Fodwatch: Automation for detecting reproducibility issues in fixed-output derivations

The goal of this project is detecting broken fixed-output derivations (for example: upstream tarballs or entire domains bitrotting away, git tags getting force pushed, fetchurl instead of fetchpatch, etc.). It does this by forcibly rebuilding all FODs in nixpkgs with allowSubstitutes=false and disabling tarballs.n.o.

Broken FODs are currently undetected because sources are also cached at cache.n.o.

Currently, 845 out of 91025 (or 0.93%) of FODs are broken for x86_64-linux (but keep in mind that I initially ran this in May, which was a bad month for GitHub uptime). I intend to run this somewhat regularly.
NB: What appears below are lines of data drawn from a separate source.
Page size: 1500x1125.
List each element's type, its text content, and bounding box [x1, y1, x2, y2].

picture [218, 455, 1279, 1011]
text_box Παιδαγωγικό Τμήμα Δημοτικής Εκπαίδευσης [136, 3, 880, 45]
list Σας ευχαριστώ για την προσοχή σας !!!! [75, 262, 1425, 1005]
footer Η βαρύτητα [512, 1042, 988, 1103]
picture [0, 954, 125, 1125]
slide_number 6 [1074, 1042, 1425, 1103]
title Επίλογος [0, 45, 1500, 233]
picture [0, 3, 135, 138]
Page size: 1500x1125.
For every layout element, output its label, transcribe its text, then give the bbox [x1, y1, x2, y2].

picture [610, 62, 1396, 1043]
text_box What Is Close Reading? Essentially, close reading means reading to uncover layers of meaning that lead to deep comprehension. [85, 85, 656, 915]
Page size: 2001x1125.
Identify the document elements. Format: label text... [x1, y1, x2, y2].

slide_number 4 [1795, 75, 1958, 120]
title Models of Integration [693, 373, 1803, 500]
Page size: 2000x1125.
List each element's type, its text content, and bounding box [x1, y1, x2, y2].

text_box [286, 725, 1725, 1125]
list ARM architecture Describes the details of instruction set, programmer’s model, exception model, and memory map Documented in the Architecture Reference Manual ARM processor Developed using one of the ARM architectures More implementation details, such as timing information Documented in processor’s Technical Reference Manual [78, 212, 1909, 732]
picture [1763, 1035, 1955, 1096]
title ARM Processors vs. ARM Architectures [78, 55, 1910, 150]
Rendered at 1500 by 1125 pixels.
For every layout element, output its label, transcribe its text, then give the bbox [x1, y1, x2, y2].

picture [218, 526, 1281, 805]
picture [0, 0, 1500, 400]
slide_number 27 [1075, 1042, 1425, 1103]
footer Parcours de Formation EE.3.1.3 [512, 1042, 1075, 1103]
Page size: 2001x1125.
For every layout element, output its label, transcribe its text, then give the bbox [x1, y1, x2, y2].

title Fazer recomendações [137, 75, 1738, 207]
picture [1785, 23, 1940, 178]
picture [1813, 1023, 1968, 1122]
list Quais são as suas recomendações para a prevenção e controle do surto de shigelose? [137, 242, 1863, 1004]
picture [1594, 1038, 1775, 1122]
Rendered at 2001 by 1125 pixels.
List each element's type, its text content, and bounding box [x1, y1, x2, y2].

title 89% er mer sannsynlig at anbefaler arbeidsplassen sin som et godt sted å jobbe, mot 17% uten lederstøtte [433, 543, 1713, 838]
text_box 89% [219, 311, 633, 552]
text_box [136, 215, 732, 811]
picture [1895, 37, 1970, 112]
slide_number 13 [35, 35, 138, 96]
https://tapesoftware.net/fodwatch/

22 Likes

Nice website! If it isn’t too hard it would be cool to search by maintainer too.

3 Likes

That’s possible now.

2 Likes

Tangential curiosity: how hard do you think it would be from ~here to trawl through past revisions to collect and deduplicate all of the FODs before checking?

(If the cache leaves S3, I’ve wondered if there’s meaningful egress savings in seeding the new cache with all of the sources that are still reachable and unchanged.)

If I understand correctly, you want a set of all outPaths of all FODs, ever (and then possibly build those). The limiting factor there is how fast you can evaluate nixpkgs, as each evaluation takes 5-10 minutes ish. And you need to potentially do it for every system that gets cached (there are darwin and linux specific packages for example. Even now this project is missing some derivations because of that).

1 Like

Yes, roughly (and you’re right that there will be a tail of system-specific FODs, especially in the packages that just download existing binaries).

I could imagine reducing the eval load by writing a script that can iterate over revisions and ~accumulate revisions that don’t overlap/conflict…

That said, as I think about the logistics, and how many machine-months it could take to eval even 1/20th of the number of commits, and about how much time the git operations alone might take, and the fact that the cache may also have sources from hydra builds in other repos–I’m hoping the problem is more tractable from the cache side :slight_smile: